» Entries from the dataset:
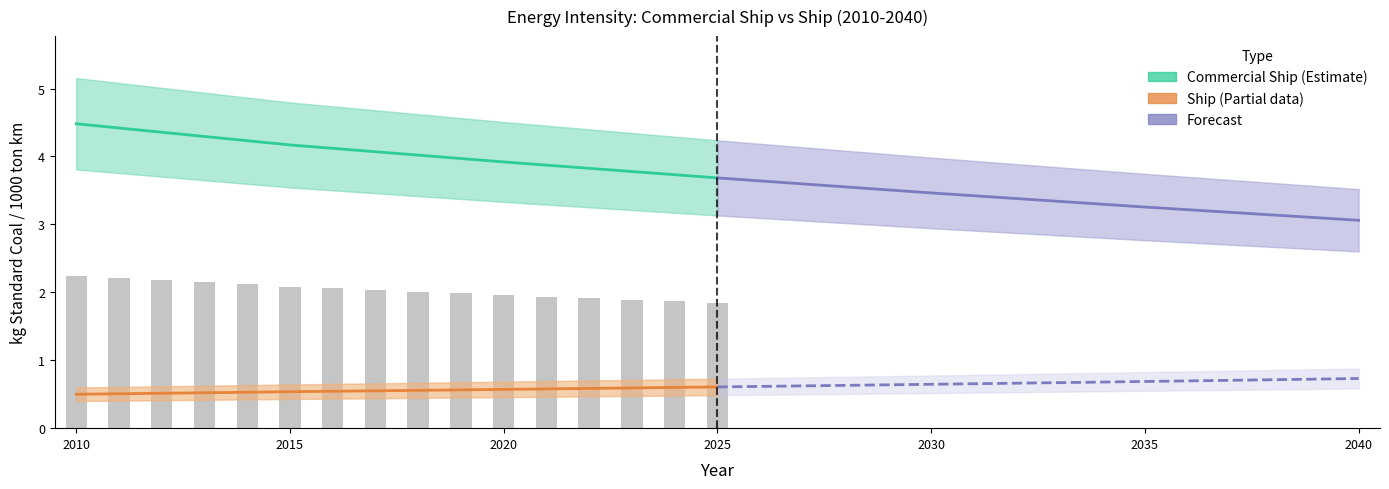

At how many categories does at least one series exceed 2?

16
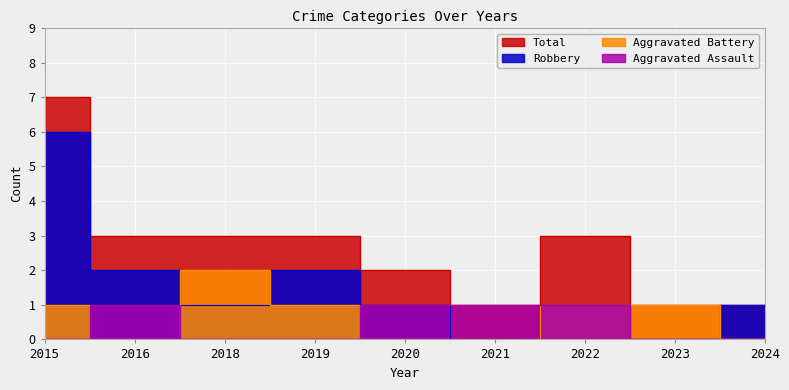

Which series changed the most between 2015 and 2023?

Robbery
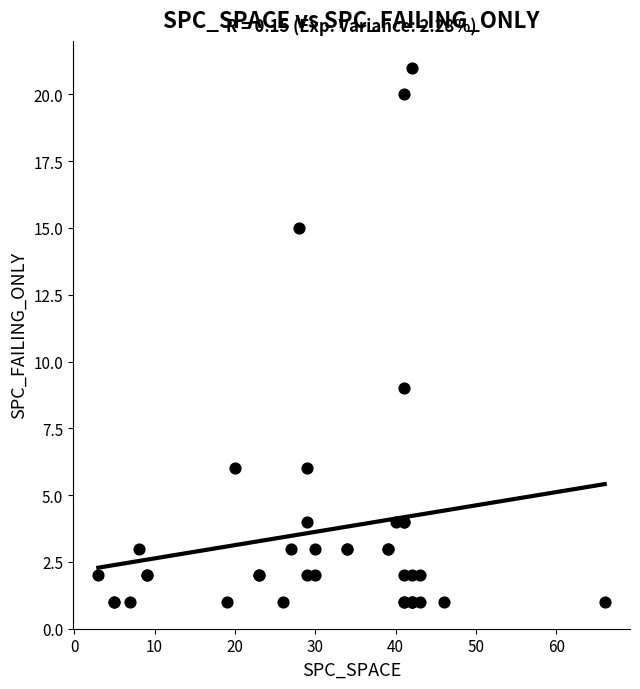

What Y value in the scatter plot is closest to 11?

9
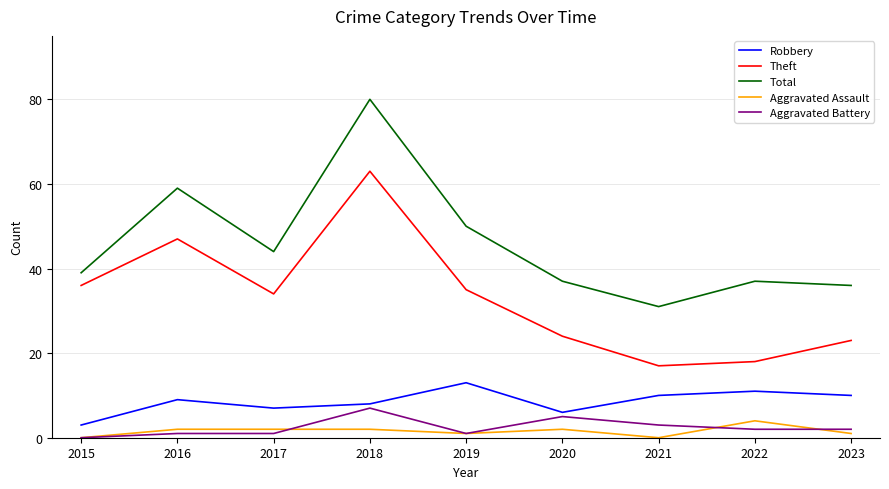

What is the highest value of the Theft series?

63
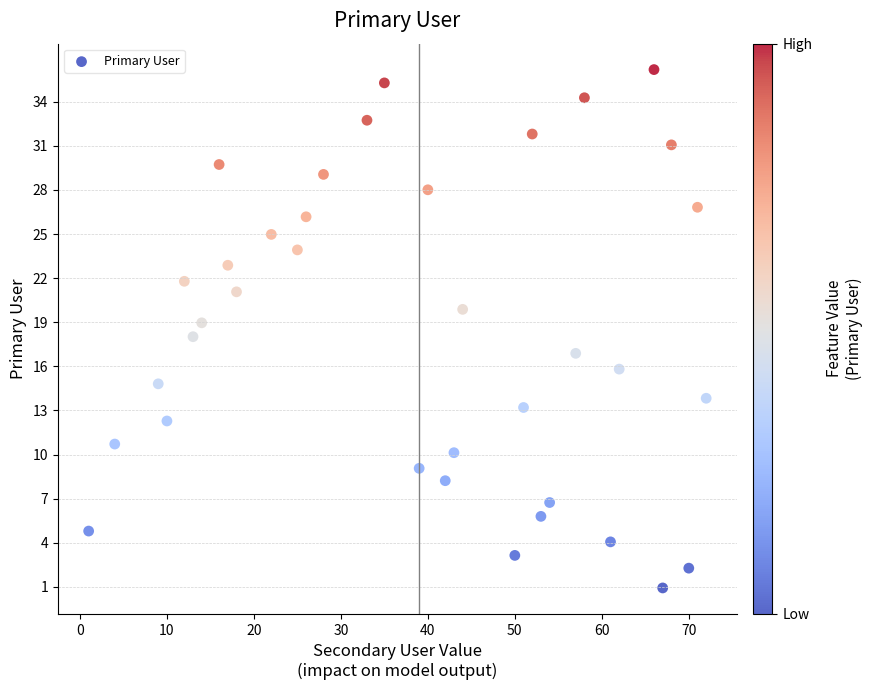

What is the range of X values (max minus min)?

71.0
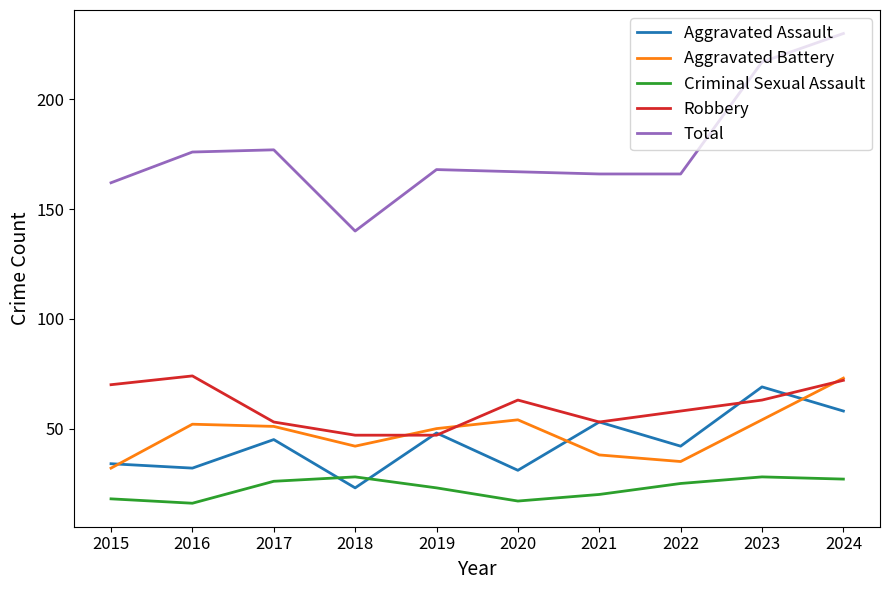

True or false: Criminal Sexual Assault and Robbery cross at least once.

False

» Aim of the task:
Recast the text lines of all the entries above as a numbered list. Drop blank lines and leave the pictures out.

» Answer to this task:
1. At how many categories does at least one series exceed 2?
2. 16
3. Which series changed the most between 2015 and 2023?
4. Robbery
5. What Y value in the scatter plot is closest to 11?
6. 9
7. What is the highest value of the Theft series?
8. 63
9. What is the range of X values (max minus min)?
10. 71.0
11. True or false: Criminal Sexual Assault and Robbery cross at least once.
12. False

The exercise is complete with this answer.